Bruce reaches once more into the barrel of cliché badass tough guy occupations (cop, off-duty cop, boxer, military officer, etc.) and draws “CIA operative” this time, specifically a former black-ops guy named Frank Moses, trying to enjoy retirement in the suburbs. If that’s not enough to generate eye-rolling right off the bat, his only relationship with any intimacy is regular phone conversations with Sarah (Mary-Louise Parker), a romance-reading desk jockey who processes his pension checks at a government call center. I call baloney right there, because if you’ve ever had to call any government agency, you’re lucky to be connected with any human at all, much less the same human repeatedly. Furthermore, he deliberately tears up his checks just so he has an excuse to call her again–yeah, right. And when Frank’s suburban home is torn apart by a squadron of machine-gunners in the middle of the night with no reaction from any of his neighbors, well, if you haven’t suspended your disbelief by that point, you’ll just be miserable for the next two hours.

With the aid of some clever postcard-style animated transitions, Frank goes gallivanting across the country, first rescuing Sarah despite her objections, then dragging her along as he tracks down his former colleagues in covert operations–Morgan Freeman, woefully underused as a denizen of an old folks’ home; John Malkovich, who effortlessly plays the paranoid eccentric as he usually does; and Helen Mirren as a grande dame with a predilection for superior firepower. All the while, a young CIA upstart (Karl Urban) is hot on the trail of “old man” Moses and his aging cronies.

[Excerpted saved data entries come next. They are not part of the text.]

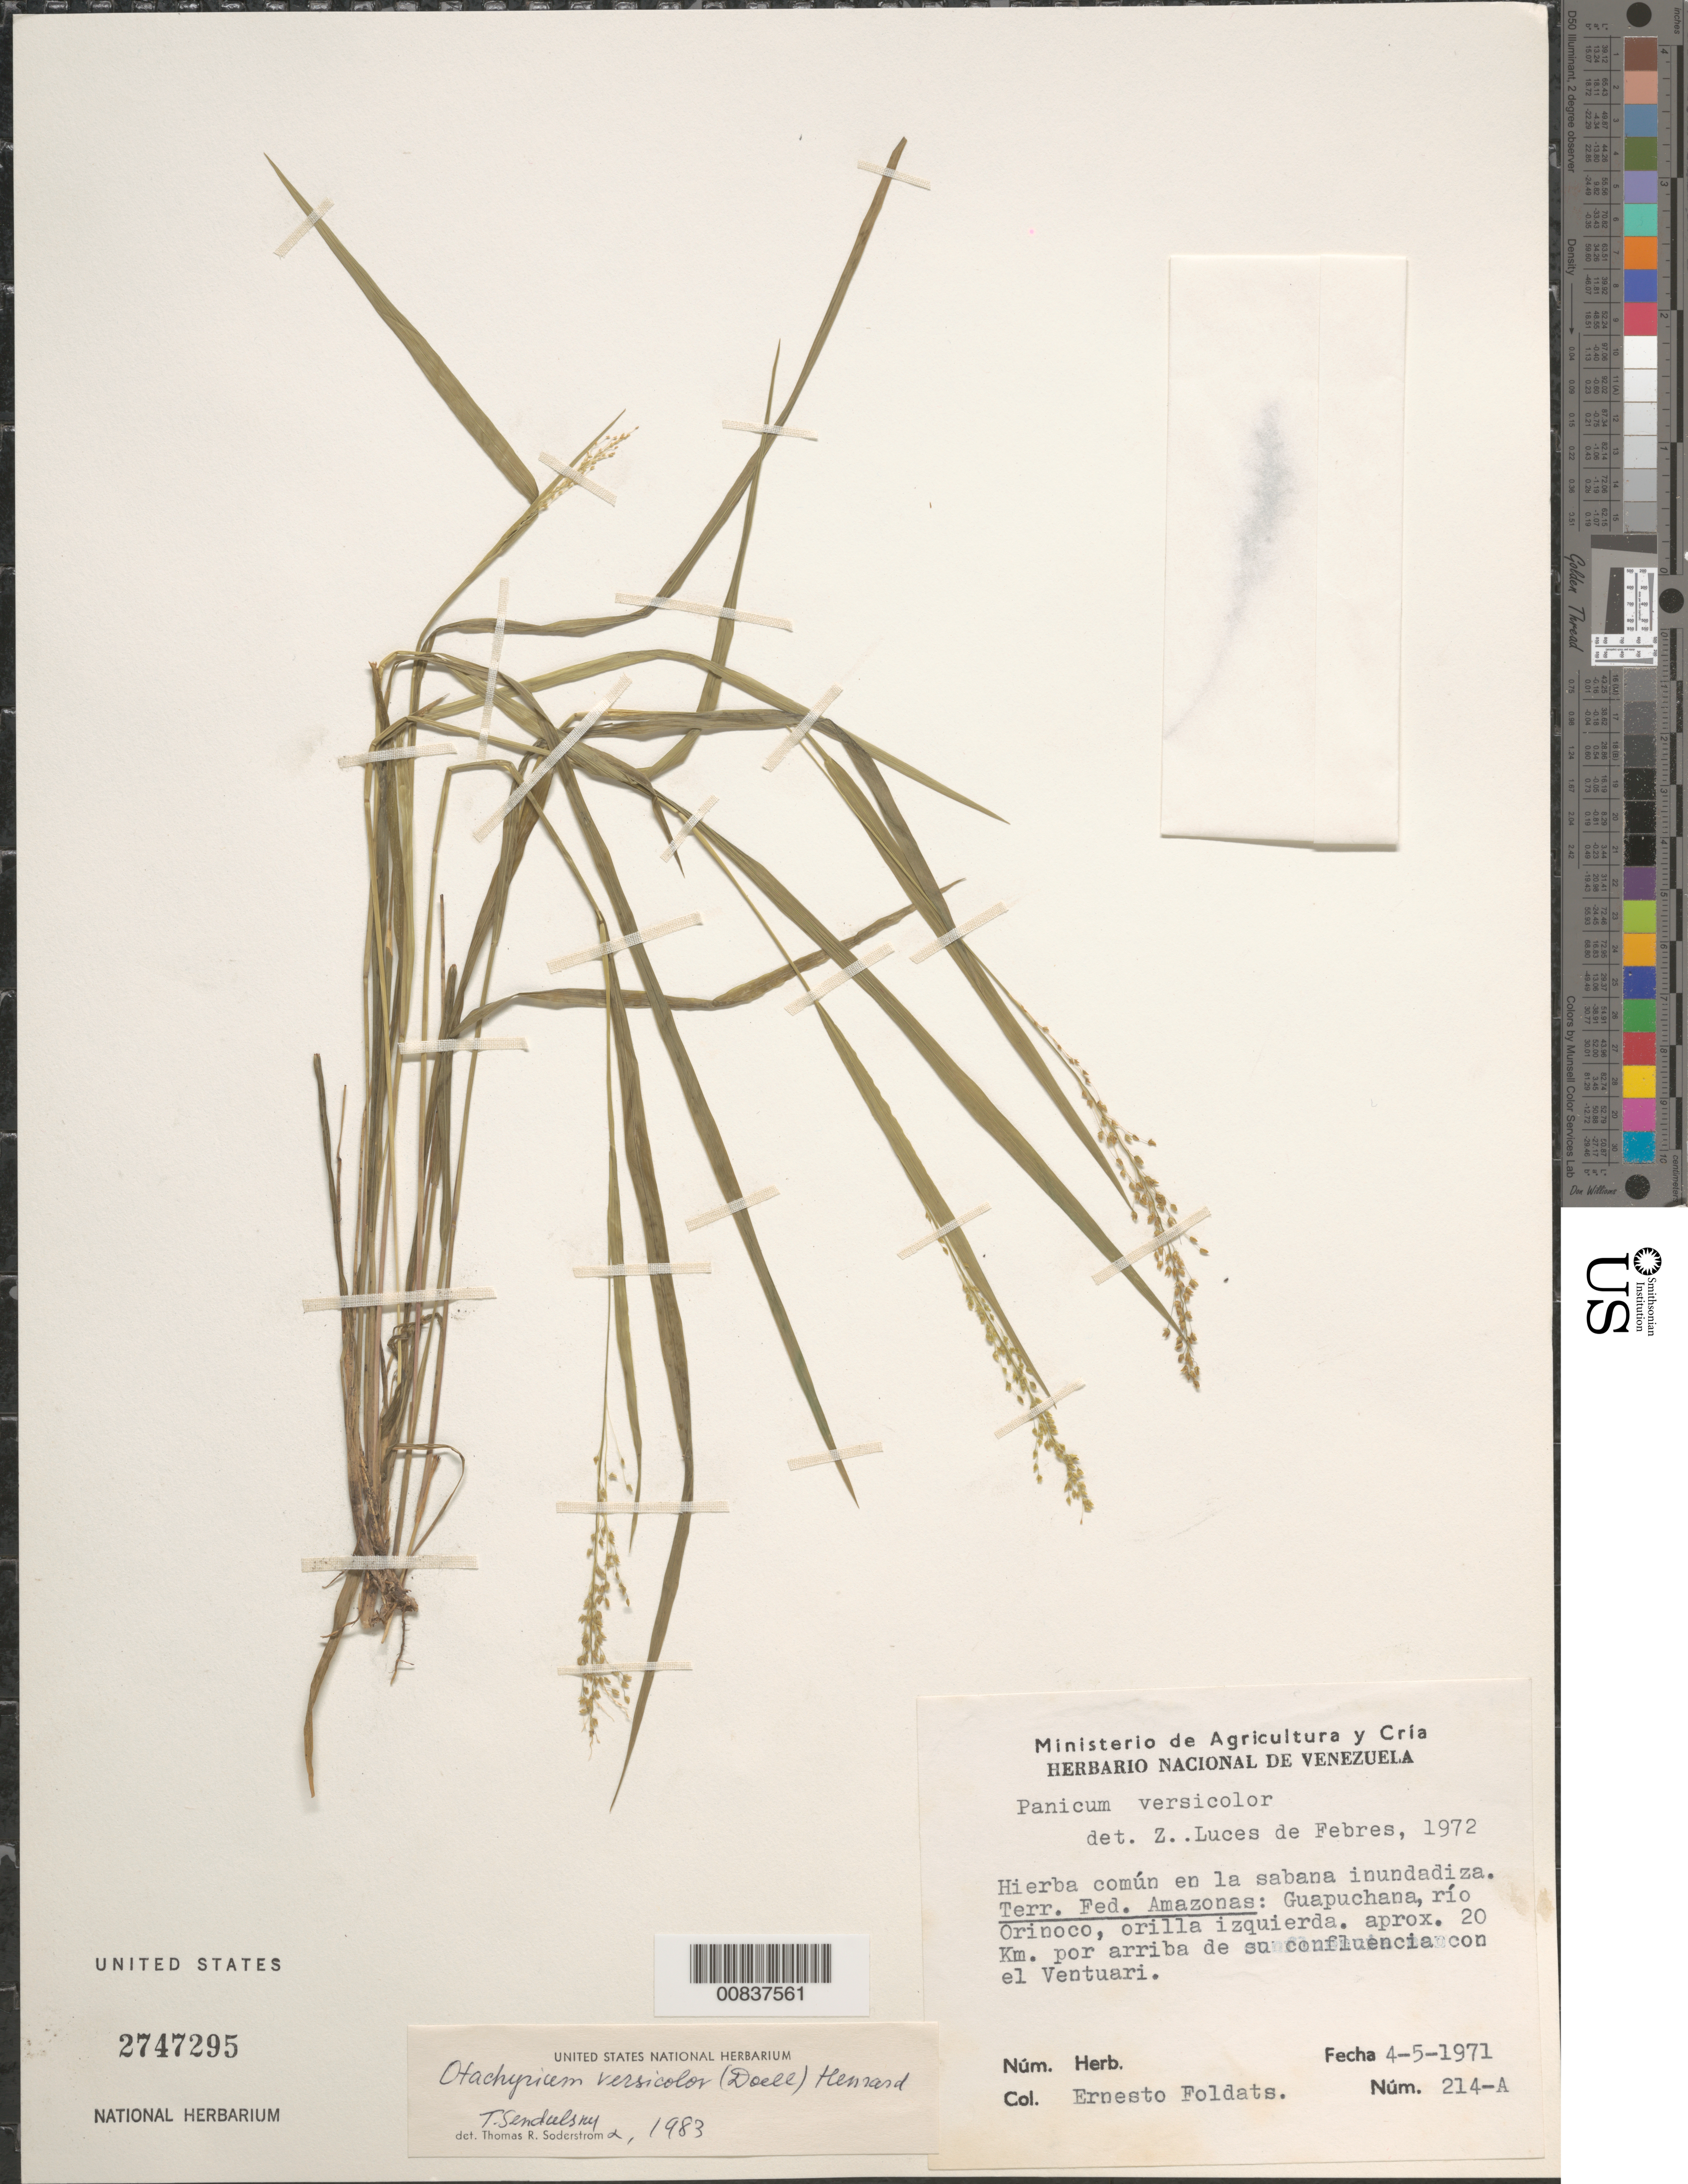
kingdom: Plantae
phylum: Tracheophyta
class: Liliopsida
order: Poales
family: Poaceae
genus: Otachyrium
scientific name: Otachyrium versicolor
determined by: Soderstrom, T. R.; Sendulsky, T.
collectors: E. Foldats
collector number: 214 A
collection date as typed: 4-May-71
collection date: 1971-05-04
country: Venezuela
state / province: Amazonas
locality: Guapachana, Río Orinoco, 20 km por arriba de su confluencia con el Ventuari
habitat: Sabana inundadiza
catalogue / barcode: US 2747295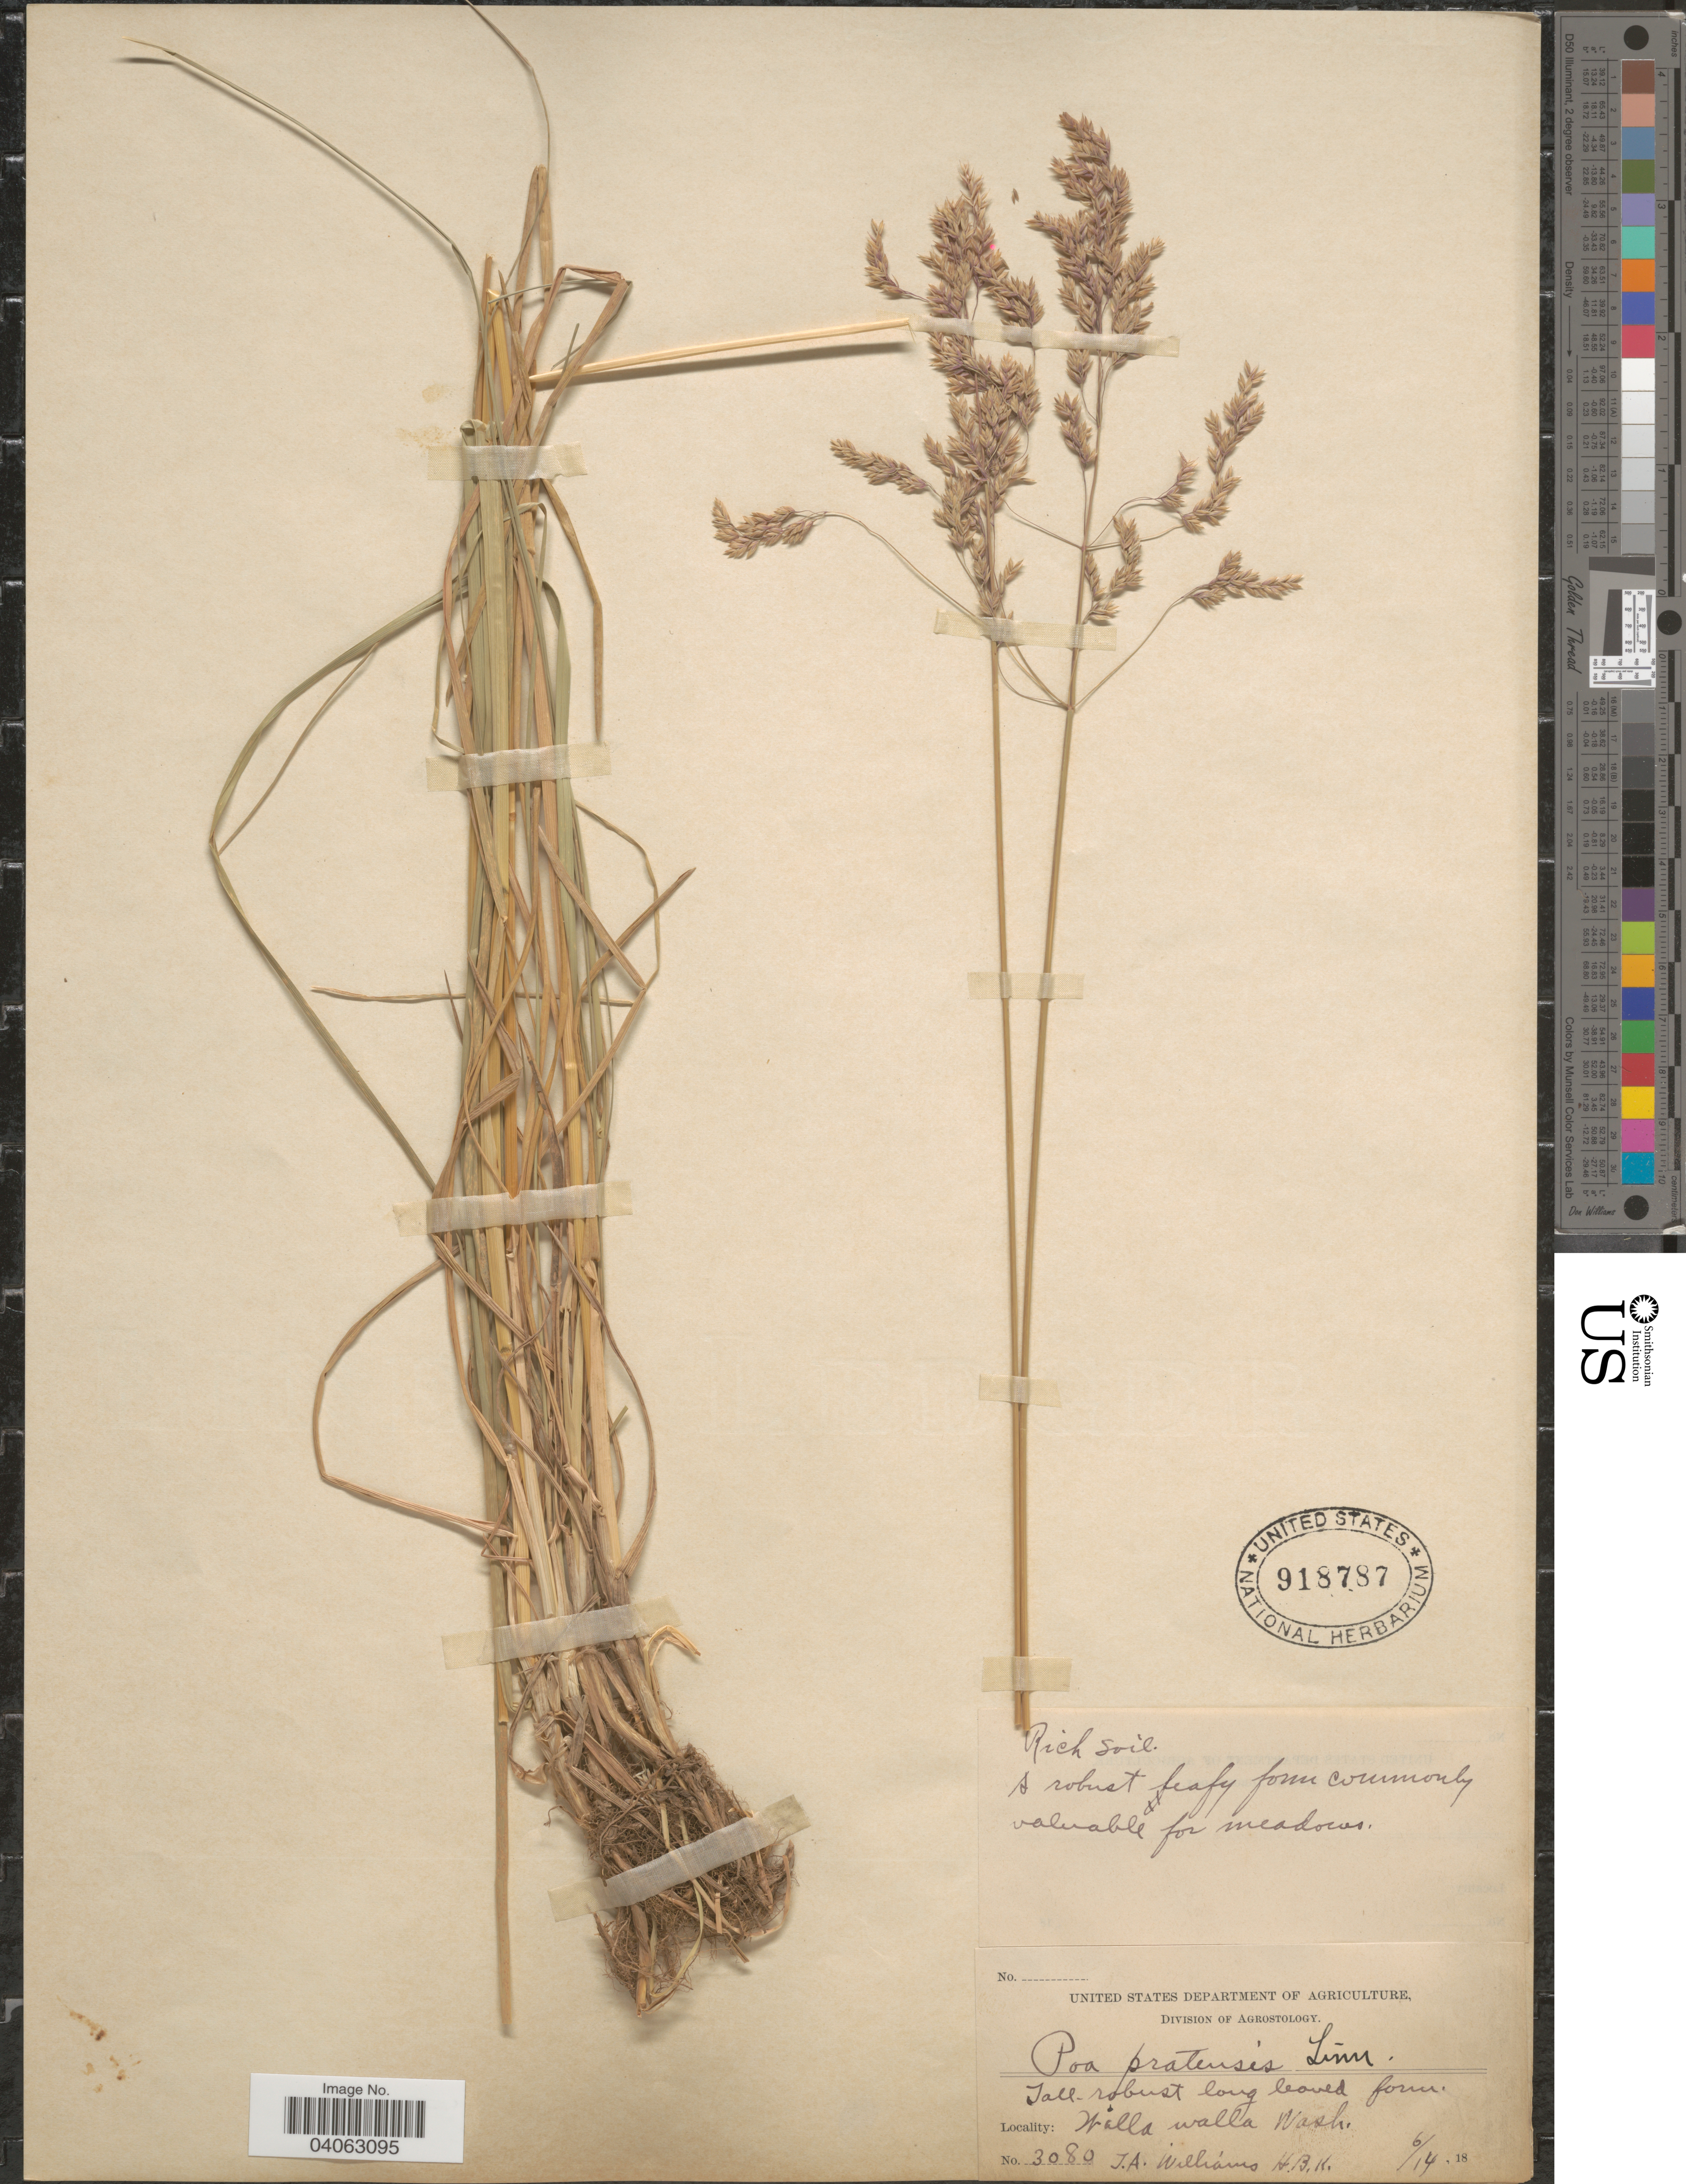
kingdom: Plantae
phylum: Tracheophyta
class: Liliopsida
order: Poales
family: Poaceae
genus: Poa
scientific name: Poa pratensis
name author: L.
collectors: T. Williams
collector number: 3080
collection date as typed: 6/14,18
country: United States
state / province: Washington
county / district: Walla Walla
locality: Walla Walla.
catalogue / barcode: US 918787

Throw in Brian Cox (the original Hannibal Lecter in Manhunter) as a silky smooth Russian, Richard Dreyfuss as a corrupt industrialist (is there any other kind in movies like this?), and a crowd-pleasing appearance by a great old man still kicking on big and small screens, Ernest Borgnine, and it’s easier to ignore the ridiculous plot details and just go along for the ride. There’s plenty of gunfire and explosions and car stunts, all wildly overblown but bloodlessly sanitized for your PG-13 protection, without any silly lingering over the resultant death and destruction. In fact, an assassination attempt becomes a central plot point, and the movie seems to encourage its audience to root for the assassination rather than against it. A moral gray area, certainly, but one the filmmakers hope we will ignore through our laughter.

And RED does have a lot of humor in it, especially in the line readings and facial expressions of Mary-Louise Parker and John Malkovich, although the film generates more chuckles than loud peals of laughter. Helen Mirren has some funny moments, too, but the best thing is seeing her toting some serious hardware. It’s difficult to watch her in this movie without thinking, “Hey, that’s Queen Elizabeth manning the machine-gun emplacement!” Mirren has such a lengthy and varied résumé that she can fit into this role like a satin glove, and for a woman her age she looks mighty hot–even hotter with large-caliber weaponry in her hands. Similarly, an amusing appearance by character actress Audrey Wasilewski means I can never see her again as Peggy Olson’s frumpy sister on Mad Men without picturing her with a shoulder-fired missile launcher.

RED is fun, frivolous, and, apart from the girls with guns, forgettable. If Bruce Willis hadn’t surrounded himself with so many interesting actors, it could have been a lot worse. So if you intend to spend green to see RED, I’ll wave a yellow flag–proceed with caution.